## ACTIVITY
Change "RAÇÃO" to "ALIMENTO" in the items, from the line with "Faça sua busc" up to and including the last line of the items, leaving everything else unchanged. Give those lines only, without the pictures.

━━━━━ DATASET CONTENT ━━━━━

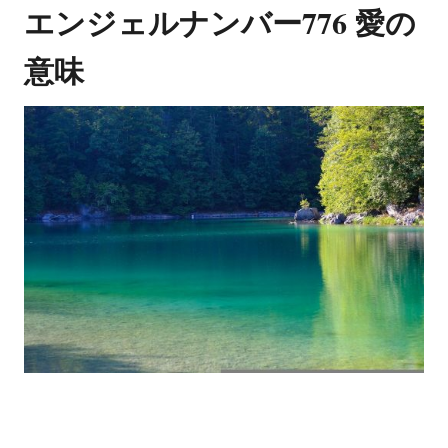
エンジェルナンバー776 愛の
意味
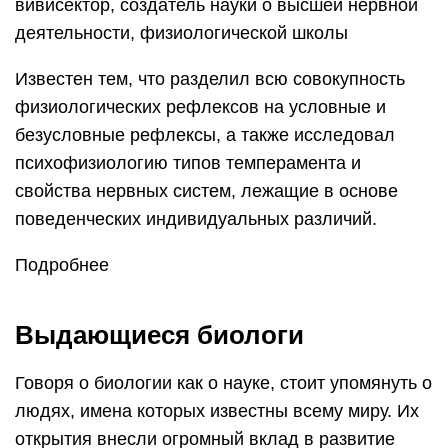
вивисектор, создатель науки о высшей нервной
деятельности, физиологической школы
Известен тем, что разделил всю совокупность
физиологических рефлексов на условные и
безусловные рефлексы, а также исследовал
психофизиологию типов темперамента и
свойства нервных систем, лежащие в основе
поведенческих индивидуальных различий.
Подробнее
Выдающиеся биологи
Говоря о биологии как о науке, стоит упомянуть о
людях, имена которых известны всему миру. Их
открытия внесли огромный вклад в развитие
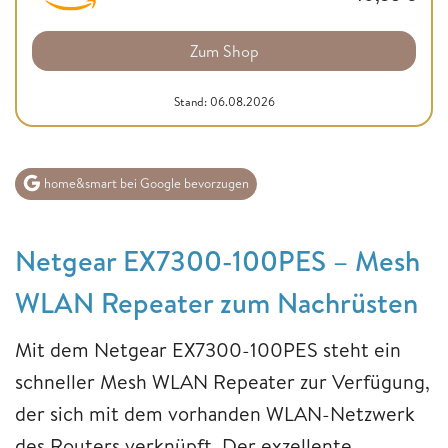
Zum Shop
Stand: 06.08.2026
home&smart bei Google bevorzugen
Netgear EX7300-100PES – Mesh
WLAN Repeater zum Nachrüsten
Mit dem Netgear EX7300-100PES steht ein
schneller Mesh WLAN Repeater zur Verfügung,
der sich mit dem vorhanden WLAN-Netzwerk
des Routers verknüpft. Der exzellente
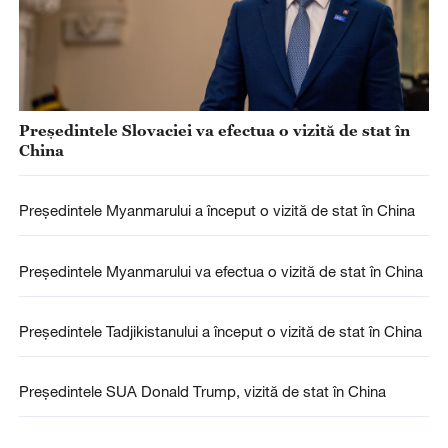
Președintele Slovaciei va efectua o vizită de stat în
China
Președintele Myanmarului a început o vizită de stat în China
Președintele Myanmarului va efectua o vizită de stat în China
Președintele Tadjikistanului a început o vizită de stat în China
Președintele SUA Donald Trump, vizită de stat în China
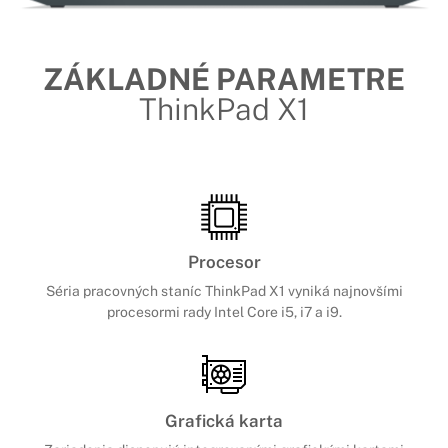
ZÁKLADNÉ PARAMETRE
ThinkPad X1
Procesor
Séria pracovných staníc ThinkPad X1 vyniká najnovšími
procesormi rady Intel Core i5, i7 a i9.
Grafická karta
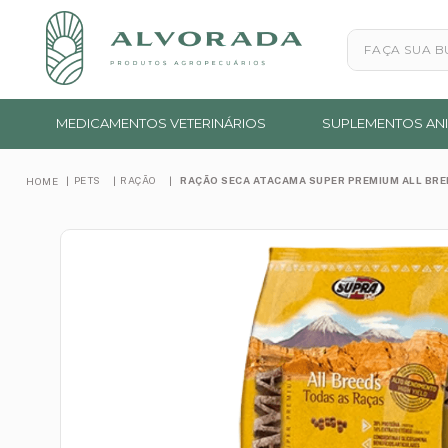
Faça sua busc
MEDICAMENTOS VETERINÁRIOS
SUPLEMENTOS ANI
PETS
RAÇÃO
RAÇÃO SECA ATACAMA SUPER PREMIUM ALL BRE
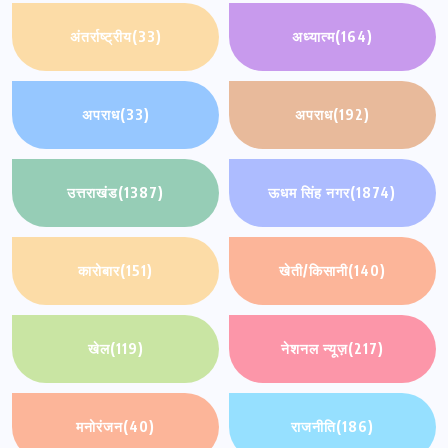
अंतर्राष्ट्रीय
(33)
अध्यात्म
(164)
अपराध
(33)
अपराध
(192)
उत्तराखंड
(1387)
ऊधम सिंह नगर
(1874)
कारोबार
(151)
खेती/किसानी
(140)
खेल
(119)
नेशनल न्यूज़
(217)
मनोरंजन
(40)
राजनीति
(186)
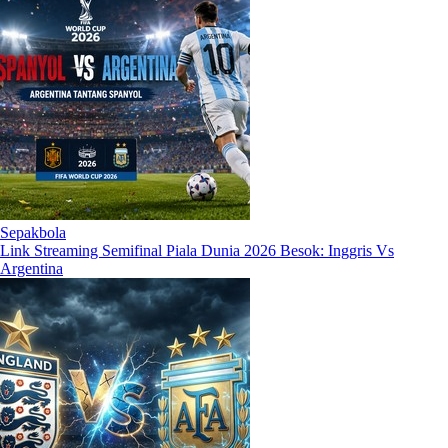
Sepakbola
Link Streaming Semifinal Piala Dunia 2026 Besok: Inggris Vs
Argentina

━━━━━

## FINISHED EXERCISE
Faça sua busc
MEDICAMENTOS VETERINÁRIOS
SUPLEMENTOS ANI
PETS
ALIMENTO
ALIMENTO SECA ATACAMA SUPER PREMIUM ALL BRE
अंतर्राष्ट्रीय
(33)
अध्यात्म
(164)
अपराध
(33)
अपराध
(192)
उत्तराखंड
(1387)
ऊधम सिंह नगर
(1874)
कारोबार
(151)
खेती/किसानी
(140)
खेल
(119)
नेशनल न्यूज़
(217)
मनोरंजन
(40)
राजनीति
(186)
Sepakbola
Link Streaming Semifinal Piala Dunia 2026 Besok: Inggris Vs
Argentina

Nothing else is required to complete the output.